UK post-Brexit rules to 'turn off tap' of low-skilled foreign labor

In this file photo taken on October 9, 2018 Anti-Brexit campaigner Steve Bray (L) and other activists stand outside parliament with EU and Union Flags as they protest in Parliament Square in London. (AFP photo)

Britain will no longer accept low-skilled labor from overseas and make it a requirement for anyone wishing to come to the country to have a job offer and meet salary and language requirements.

On January 31, the United Kingdom officially left the European Union after 47 years of membership, in a step cast by Prime Minister Boris Johnson as the dawn of new era.

Despite the withdrawal, a transition period is still in effect until Dec. 31, during which time little changes.

As part of setting post-Brexit rules, interior minister Priti Patel said that the country will “turn off the tap” of foreign, low-skilled labor.

“Our new immigration system will turn off the tap of cheap, foreign low-skilled labor,” Patel wrote in The Sun on Sunday newspaper.

“From next year, all skilled workers will need to earn enough points to work in the UK. They will need to speak English, have a firm job offer, and meet the salary requirements.”

He went on to say that “overall numbers” would decline under the plan.

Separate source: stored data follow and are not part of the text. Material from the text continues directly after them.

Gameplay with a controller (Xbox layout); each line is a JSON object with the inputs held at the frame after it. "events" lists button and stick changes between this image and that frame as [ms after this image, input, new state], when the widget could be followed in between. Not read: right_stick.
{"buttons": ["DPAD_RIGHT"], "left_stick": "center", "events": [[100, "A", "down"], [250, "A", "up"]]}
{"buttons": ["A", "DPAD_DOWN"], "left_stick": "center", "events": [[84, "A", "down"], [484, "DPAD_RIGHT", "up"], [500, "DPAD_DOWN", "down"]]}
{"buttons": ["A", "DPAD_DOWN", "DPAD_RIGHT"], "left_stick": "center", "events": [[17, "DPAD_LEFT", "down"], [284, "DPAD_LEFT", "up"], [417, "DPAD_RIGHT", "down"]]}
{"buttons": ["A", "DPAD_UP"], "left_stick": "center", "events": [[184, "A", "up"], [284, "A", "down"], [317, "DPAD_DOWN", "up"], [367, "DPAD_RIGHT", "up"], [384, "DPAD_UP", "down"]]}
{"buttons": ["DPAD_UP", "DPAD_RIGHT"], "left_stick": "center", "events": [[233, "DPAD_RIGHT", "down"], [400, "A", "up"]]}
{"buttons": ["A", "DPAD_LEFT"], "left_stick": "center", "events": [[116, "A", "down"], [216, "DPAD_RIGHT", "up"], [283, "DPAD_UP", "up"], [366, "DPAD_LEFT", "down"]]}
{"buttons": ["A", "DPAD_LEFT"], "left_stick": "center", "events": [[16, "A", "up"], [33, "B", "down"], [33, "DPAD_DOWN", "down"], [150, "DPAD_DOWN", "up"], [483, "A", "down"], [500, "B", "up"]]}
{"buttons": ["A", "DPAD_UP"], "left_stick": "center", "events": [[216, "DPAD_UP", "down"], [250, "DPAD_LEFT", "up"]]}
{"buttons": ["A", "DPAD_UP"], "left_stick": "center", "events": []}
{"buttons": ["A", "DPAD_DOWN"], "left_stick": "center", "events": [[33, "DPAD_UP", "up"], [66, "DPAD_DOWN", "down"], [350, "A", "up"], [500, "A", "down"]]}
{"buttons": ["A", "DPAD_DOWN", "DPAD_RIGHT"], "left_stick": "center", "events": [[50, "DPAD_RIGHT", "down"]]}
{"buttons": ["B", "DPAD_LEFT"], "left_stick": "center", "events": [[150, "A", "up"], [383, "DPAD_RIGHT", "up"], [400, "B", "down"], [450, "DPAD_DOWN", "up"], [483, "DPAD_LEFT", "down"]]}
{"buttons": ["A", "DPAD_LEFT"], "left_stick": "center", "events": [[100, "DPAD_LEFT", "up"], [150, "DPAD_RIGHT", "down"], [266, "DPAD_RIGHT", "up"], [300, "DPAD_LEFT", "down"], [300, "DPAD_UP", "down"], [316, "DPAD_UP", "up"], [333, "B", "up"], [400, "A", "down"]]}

The government, however, said it would grant extra points to those immigrants working in sectors where there is a skills shortage.

Some opposition politicians have said that new restrictions could badly affect public services like the National Health Service which in certain areas depends on EU citizens who work as doctors and nurses.

After more than three years of wrangling, Britain remains as split over leaving the EU as it was in the 2016 referendum where Britons voted with a slight majority for their country to leave the union.

Johnson pledged to deliver a clean Brexit after winning the December 12 general election. He had called for the election in order to break a deadlock in parliament, which had blocked the country’s withdrawal from the European Union, more than three and a half years after the Brexit referendum in 2016.

London and Brussels will now spend this year having negotiations on the terms of a post-Brexit deal which will come into effect on Jan. 1.